In column F, replace the “T” with a space in all timestamps using Search & Replace, and also replace the Z with a “”. The timestamp now looks like “2023-12-31 23:00:00.000”

Now change the headings to

statistic_id unit start state sum last_changed

In column A (statistic_id), I did a search & replace to show the name of the new template sensor.

In column B (unit) I pasted the value “kWh” in all rows because this happens to be an energy sensor. Adjust accordingly for other data types.

In cell C2 (for start) I pasted this formula in all rows:

=TEXT(DATEVALUE(F2)+TIMEVALUE(F2)+(0.04166666666),"DD.MM.YYYY HH:MM")

This adds 1 hour to the value of the timestamp in column F and then formats it as the integration expects it. I then copied and pasted the formula to all rows below.

In E2 (for sum) I simply entered =D2 and then copied that to all the rows underneath.

Column F can be left in place, the integration will simply ignore that.

Now it looks like:

statistic_id  unit start state sum last_changed
sensor.template_sensor_name kWh 01.01.2024 00:00 5578.458 5578.458 2023-12-31 23:00:00

Next I use the file → download → as CSV to export the spreadsheet to a csv file that can be used in the integration.

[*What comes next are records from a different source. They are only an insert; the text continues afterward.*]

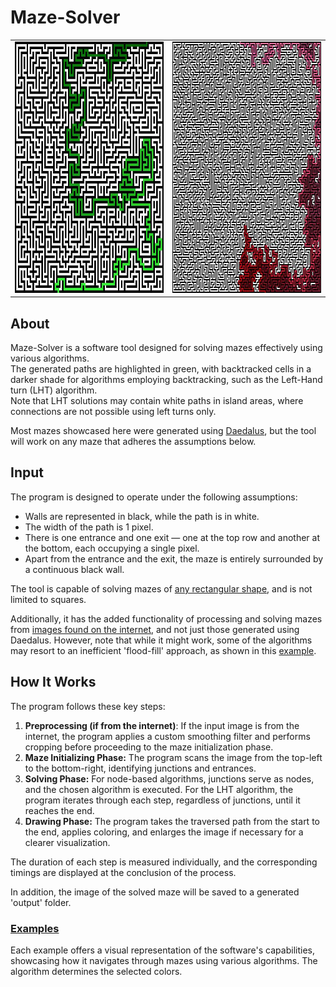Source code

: # Maze-Solver

<table>
  <tr>
    <td><img src="examples/101X101, Medium - Depth First Search.jpg" alt="DFS" width="402" height="402"></td>
    <td><img src="examples/201X201, Very Large - Left Hand Turn.jpg" alt="LHT" width="402" height="402"></td>
  </tr>
</table>


## About
Maze-Solver is a software tool designed for solving mazes effectively using various algorithms.  
The generated paths are highlighted in green, with backtracked cells in a darker shade for algorithms employing backtracking, such as the Left-Hand turn (LHT) algorithm.  
Note that LHT solutions may contain white paths in island areas, where connections are not possible using left turns only.  

Most mazes showcased here were generated using [Daedalus](https://www.astrolog.org/labyrnth/daedalus.htm), but the tool will work on any maze that adheres the assumptions below.

## Input
The program is designed to operate under the following assumptions:

- Walls are represented in black, while the path is in white.
- The width of the path is 1 pixel.
- There is one entrance and one exit — one at the top row and another at the bottom, each occupying a single pixel.
- Apart from the entrance and the exit, the maze is entirely surrounded by a continuous black wall.


The tool is capable of solving mazes of [any rectangular shape](https://github.com/OmriLeviGit/Maze-Solver/blob/main/examples/Uneven%20Maze%20-%20Dfs.jpg), and is not limited to squares.

Additionally, it has the added functionality of processing and solving mazes from [images found on the internet](https://github.com/OmriLeviGit/Maze-Solver/blob/main/examples/Maze1%20From%20The%20Internet%20-%20Dijkstra.jpg), and not just those generated using Daedalus.
However, note that while it might work, some of the algorithms may resort to an inefficient 'flood-fill' approach, as shown in this [example](https://github.com/OmriLeviGit/Maze-Solver/blob/main/examples/Maze2%20From%20The%20Internet%20-%20Dfs.jpg).

## How It Works
The program follows these key steps:

1. **Preprocessing (if from the internet)**: If the input image is from the internet, the program applies a custom smoothing filter and performs cropping before proceeding to the maze initialization phase.
2. **Maze Initializing Phase:** The program scans the image from the top-left to the bottom-right, identifying junctions and entrances.
3. **Solving Phase:** For node-based algorithms, junctions serve as nodes, and the chosen algorithm is executed. For the LHT algorithm, the program iterates through each step, regardless of junctions, until it reaches the end.
4. **Drawing Phase:** The program takes the traversed path from the start to the end, applies coloring, and enlarges the image if necessary for a clearer visualization.

The duration of each step is measured individually, and the corresponding timings are displayed at the conclusion of the process.

In addition, the image of the solved maze will be saved to a generated 'output' folder.


### [Examples](https://github.com/OmriLeviGit/Maze-Solver/tree/main/examples)
Each example offers a visual representation of the software's capabilities, showcasing how it navigates through mazes using various algorithms.
The algorithm determines the selected colors.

I’ve got the Google Sheet specified as English (UK) so the column separator turns out as a , (comma) and the decimal separator as a . (period).

Hopefully this is useful for others who are trying to do something similar.

2 Likes

I have a follow up question, after successfully importing long term statistics into a bunch of regular template sensors.

I also have a couple of sensors created by the history_stats . They typically record the time a device has been running per day. I can export them using Home Assistant, and the CSV file looks just like those for a regular template sensor. Next, I prepare the data with the columns needed for this integration.

Then, when I go to import it using the integration, something odd happens:

  • I have the History section of Home Assistant open in another tab, and a little while after I’ve clicked the “Call service” button, I see the data appearing in the chart. So it all seems to work.
  • But when I refresh the chart a few minutes later, it is empty again.

For background information, I started with importing data for October 2023, the history_stats platform is currently updating today’s uptime data for June 2024. This is the way I’ve coded the history_stats for this particular metric in configuration.yaml:

  - platform: history_stats
    name: "Heatpump Running Today Time"
    unique_id: heatpump_running_today_time
    entity_id: binary_sensor.heatpump_running_now
    state: "on"
    type: time
    start: "{{ today_at() }}"
    end: "{{ now() }}"

I checked the system logs, there’s nothing noted that could have anything to do with this issue. I’ve also had a look at developer tools → statistics for this particular sensor, it doesn’t indicate any issues there either.

So my question is:

  • in theory, is this integration capable of importing data for a sensor that originates from history_stats at all?

or

  • is there perhaps something related to how history stats work, causing Home Assistant itself to wipe out the (historical) data for October 2023 that was just imported, at its next refresh (which it does automatically every minute)?

I do not know enough about history_stat sensors, I never used them.

Home Assistant keeps statistical data for 10 days, and longterm historical data forever afaik. The integration creates longterm historical data.

Are your orginal data from the history_stats available for longer than 10 days?

In the end, the integration just calls HA-methods to import the data:

            if metadata["source"] == "recorder":
                if check_entity_exists(hass, metadata["statistic_id"]):
                    async_import_statistics(hass, metadata, statistics)
            else:
                async_add_external_statistics(hass, metadata, statistics)

This is working if you see the values. If the are not visible afterwards anymore, then they are deleted by HA itself.

So the question is more, is it possible to call async_import_statistics / async_add_external_statistics for history_stat sensors so that they are not deleted afterwards, and I do not have enough HA-knowledge to answer this.